Tyler Vendetti
June 26, 2015 6:00 am

Every year, the American Dialect Society holds a nationwide poll asking users to put forward words that they think deserve the title “Word of the Year.” The evolution of the winners since the contest first started in 1998 reveals a great deal about our society and our changing values. (Stephen Colbert’s “truthiness” won the top spot in 2005, but techie terms like “hashtag” and “app” became more popular in later years —just FYI) What I find more interesting than the “Most Likely to Succeed” words, though, are the “Least Likely to Succeed” words —the slang words that were so odd, people thought they would die out. While I agree with some of the picks (kablokeys, a made-up filler word similar to bejeezus, earned a spot on the list for 2000), some of them certainly did not deserve to be blacklisted from our vocabularies so soon. Here are my personal favorites:

1) Compfusion (n.): confusion over computers (1998)

Apparently, technology was the villain even before the year 2000 threatened to turn computers into apocalypse harbingers. (That’s what everyone was nervous about, right?) Compfusion is a portmanteau of “confusion” and “computers” and it’s the exact reason why your grandma is not allowed to use your computer. “What does this red button do? Why is there a screen here? What is a ‘tab’? Isn’t that a cat? Michael, I’m compfused.”

2) Birdosaur (n.): a flying dinosaur (1999)

Birdosaur: for when you’re not feeling up to spelling “pterodactyl.” This term came out in 1999, two years after the release of The Lost World, and I’m now very disappointed that it wasn’t included in the third film. “Are these…birdosaur eggs?” A missed opportunity for comedic relief, I say.

3) Tomacco (n.): a hybrid of tomato and tobacco, which happens to be poisonous (2003)

Not only was 1999 the year of the birdosaur (see, it has a nice ring to it!), but it was also the year The Simpsons introduced the term “tomacco” to the world. In the 11th season episode “E-I-E-I-(Annoyed Grunt),” Homer and his family take a vacation to the farm where he grew up. While there, he concocts a new plant, tomacco, and begins selling it for profit. Why did it take four years for the word to catch on? Beets me. (This joke would have been funnier if Homer has also invented beets.)

4) Holy toast (n.): a grilled cheese with the image of the Virgin Mary, sold on eBay (2004)

In November of 2004, a Florida woman put a piece of toast on eBay, claiming it bore the image of the Virgin Mary. The toast’s popularity spawned dozens of news posts and has since been the inspiration for many spoof sketches. Orange Is the New Black even recently featured a similar story when Leanne discovers a piece of toast with burn marks that look like Norma. If only the inmates had Internet access: their special breakfast discovery could have made them rich.

5) Pope-squatting (v.): registering a domain name that is the same of a new pope before the pope chooses his new name in order to profit from it (2005)

## Activity 1
Using the post on unlikely slang words, explain how the word "compfusion" was formed.
## Activity 2
According to the post on unlikely slang words, which word won the American Dialect Society's top spot in 2005?
## Activity 3
Copy the passage of the post on unlikely slang words from "In November of" to "from it (2005)".

## Dataset extract
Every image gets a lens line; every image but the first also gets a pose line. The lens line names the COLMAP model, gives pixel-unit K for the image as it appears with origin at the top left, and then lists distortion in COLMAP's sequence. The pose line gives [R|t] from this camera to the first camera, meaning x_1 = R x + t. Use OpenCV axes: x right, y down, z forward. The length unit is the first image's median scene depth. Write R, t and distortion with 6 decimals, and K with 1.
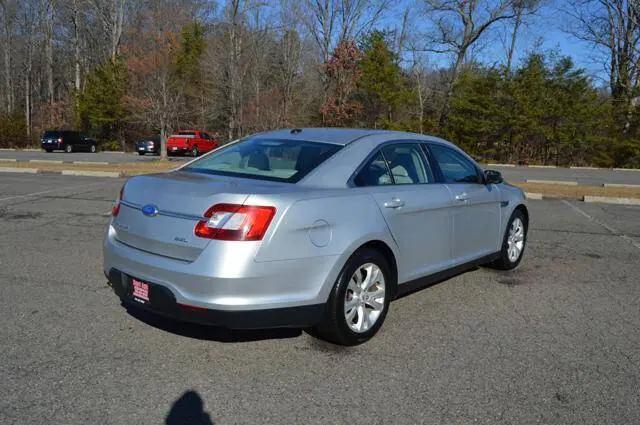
lens RADIAL K [[548.8, 0, 317.2], [0, 548.8, 199.4], [0, 0, 1]] dist [-0.082536, 0.011942]
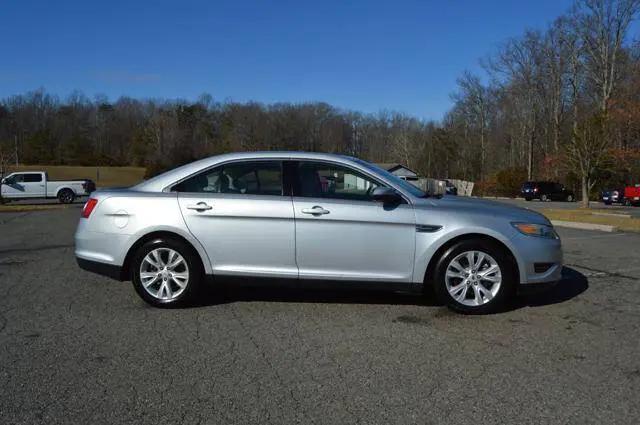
lens RADIAL K [[496.0, 0, 320.0], [0, 496.0, 209.0], [0, 0, 1]] dist [-0.096544, 0.035790]
pose [[0.545006, 0.023377, -0.838106, 0.135569], [-0.090430, 0.995419, -0.031040, 0.002598], [0.833541, 0.092707, 0.544624, 0.070493]]
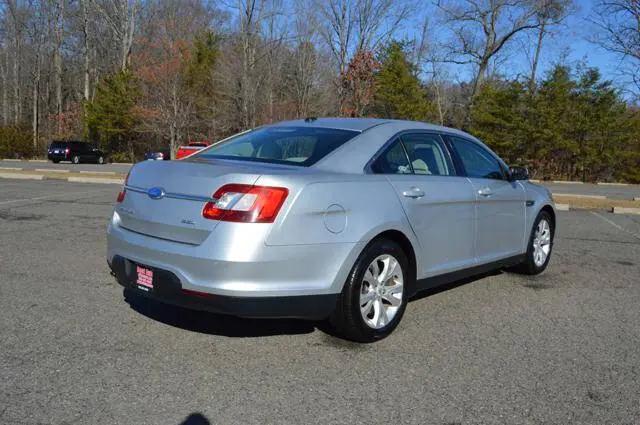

## Answer section 1
"Compfusion" is a portmanteau of "confusion" and "computers," and it means confusion over computers.

## Answer section 2
Stephen Colbert's "truthiness."

## Answer section 3
In November of 2004, a Florida woman put a piece of toast on eBay, claiming it bore the image of the Virgin Mary. The toast’s popularity spawned dozens of news posts and has since been the inspiration for many spoof sketches. Orange Is the New Black even recently featured a similar story when Leanne discovers a piece of toast with burn marks that look like Norma. If only the inmates had Internet access: their special breakfast discovery could have made them rich.

5) Pope-squatting (v.): registering a domain name that is the same of a new pope before the pope chooses his new name in order to profit from it (2005)